Primary Feature 3.1 Text Input
All users, including the hearing ones, can participate in the meeting or discussion by typing on their devices instead of speaking. Users can disable the speech capture by turning off the microphone next to the input field. Users can also permanently disable the speech capture in setting. The system will remember this setting for members of the system while non-members need to set up this feature every time they interact with the system.
text input
All users can participate in the meeting or discussion by typing on their devices instead of speaking by turning of the microphone to disable speech capture.

Primary Feature 3.2 Text Input Acceleration
The system predicts and suggests words following previous words typed by the user. The user can confirm the suggesting words to speed up the input process by pressing the “tab” button on the keyboard.

text input acceleration
The user can confirm the suggesting words to speed up the input process by pressing the “tab” button on the keyboard.
Primary Feature 4 Dynamic Presentation of Text
Dynamic Presentation highlights important information in transcript and text input to emphasize the importance of certain information. The system detects and highlights the following information in transcript and text input.
Content and highlight style of information that is highlighted by the system.
Content and highlight style of information that is highlighted by the system.
dynamic presentation
The system detects and highlights the following information in transcript and text input.

User Testing

We conducted the high-fidelity prototyping user testing on our design with two expert users. Considered the time limit for each testing, we decided to have our expert users complete three primary tasks along with a few small tasks focusing on the main features of our design. The three primary tasks include joining an online meeting space on our system to view the real-time transcript of a lecture, participating in a small group discussion by typing or speaking and editing text or speech input, and reviewing previous transcript
on the system. Both our experts were able to finish all three tasks in spite of some difficulties in understanding some parts of the user interface.

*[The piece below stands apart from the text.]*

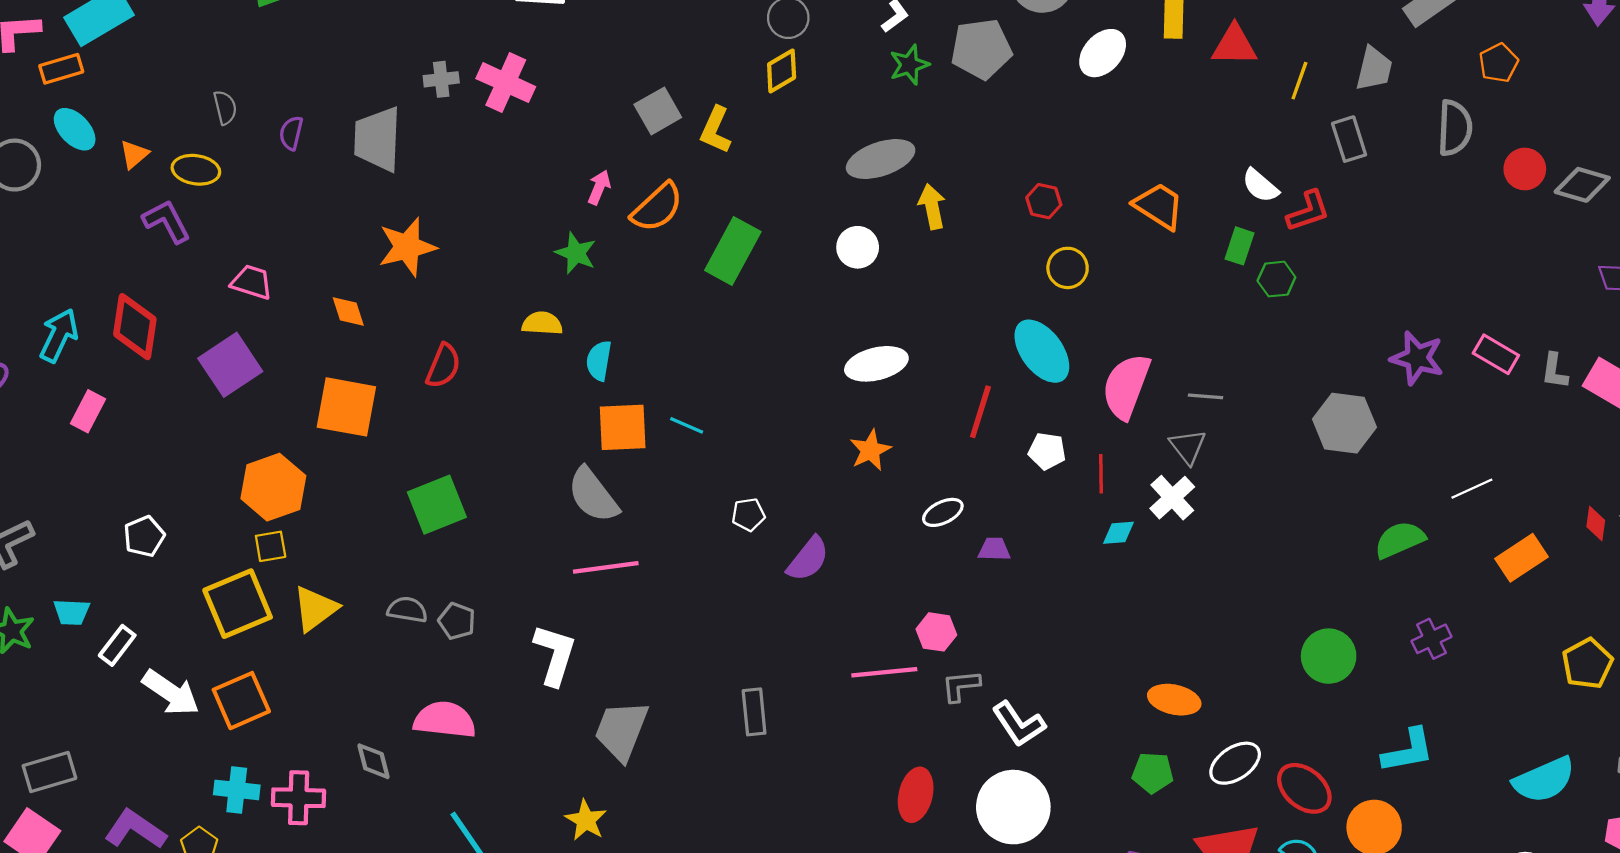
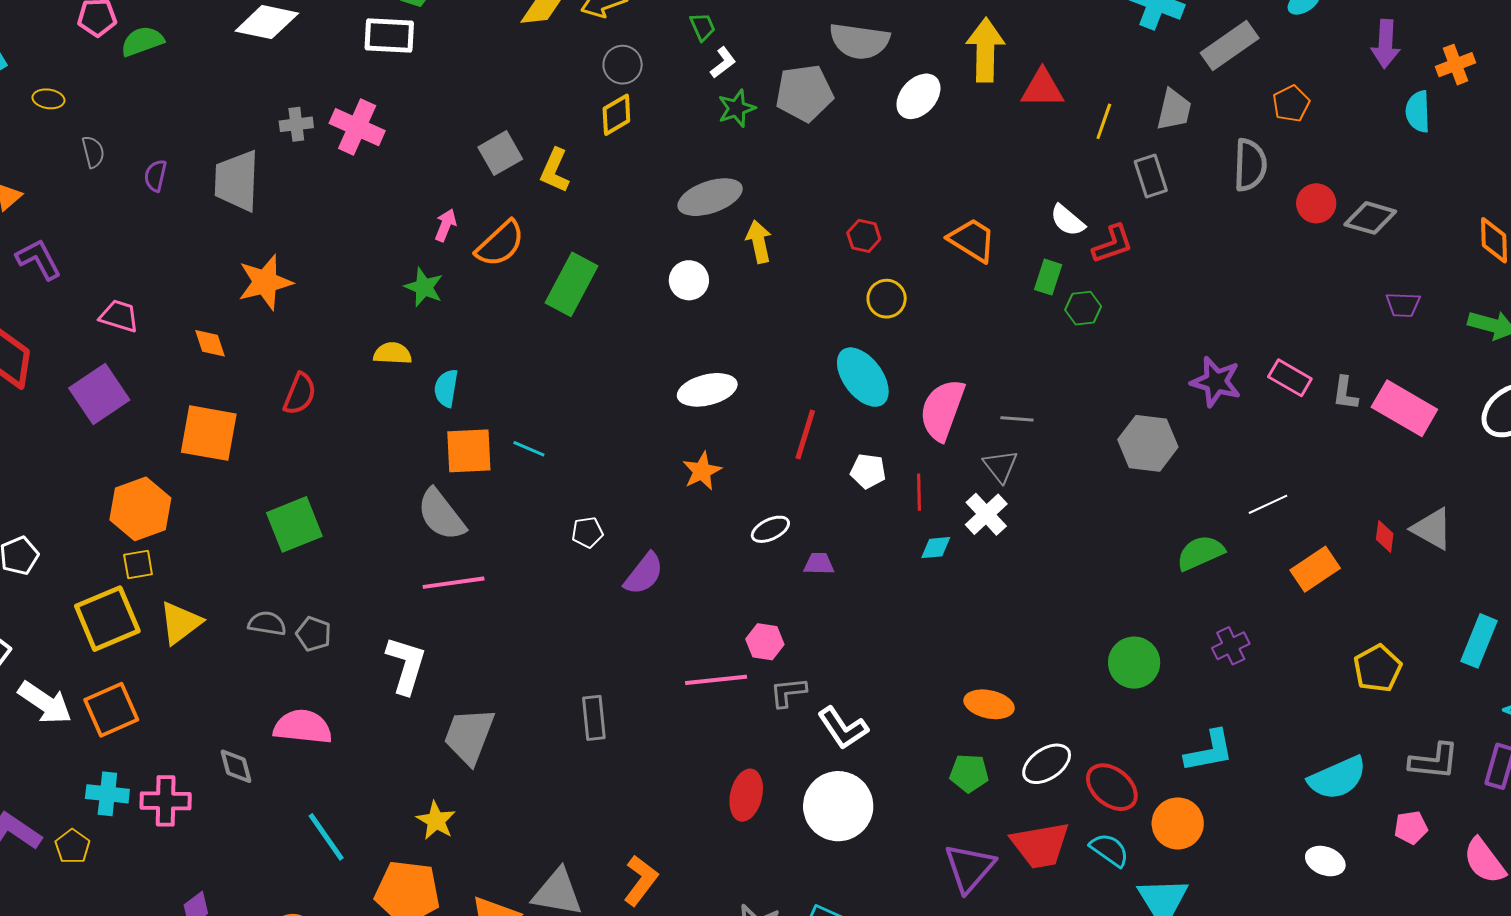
yellow ellipse: (196, 170) -> (48, 99), moved, size x0.7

We received positive feedback on the prototype, especially the dynamic presentation and identification of speaker features. Our expert users also provided feedback on the user interface components to make information more readable. It was also mentioned that the system can also be a good tool for online meetings and discussions.

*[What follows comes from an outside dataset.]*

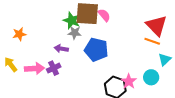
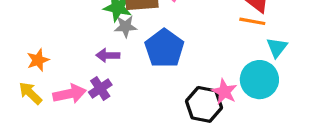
orange star: (19, 34) -> (38, 60), moved
blue pentagon: (96, 50) -> (164, 48), turned 30
cyan circle: (151, 77) -> (259, 80), size x1.5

Due to the functional limit of the prototyping tool we used, we were not able to create the effect of real-time transcription on our prototype. We could instead only display the whole sentence on a different screen once we gave the instruction to our expert user.
hi-fi user test
We conducted user testings with two expert users.

Deliverable

A design specification for communicating our design with developers was created at the end of this project. The specification provides detailed information about our design idea, decisions, process, and key design details with rationale.

REFLECTION

Design of Clarity

Reviewing the design process of Clarity this semester, I believe our design has come a long way. Our design idea is based on state-of-the-art technology, making it more realistic and practical. We also paid attention to the social accessibility of our design by drawing as little attention from people around our users as possible. While the primary features of our design remained almost the same throughout the semester, we kept refining our design based on results of user testing. Results of the user testings revealed that our design is able to address most of the user needs we originally identified in needs assessment.

Accessibility

Regarding my perspectives on accessibility, I feel more comfortable and confident to work with people with diverse abilities since the first meeting with our expert user. Similar to any relationships with people, it is important to be patient and considerate when interacting with people with diverse abilities.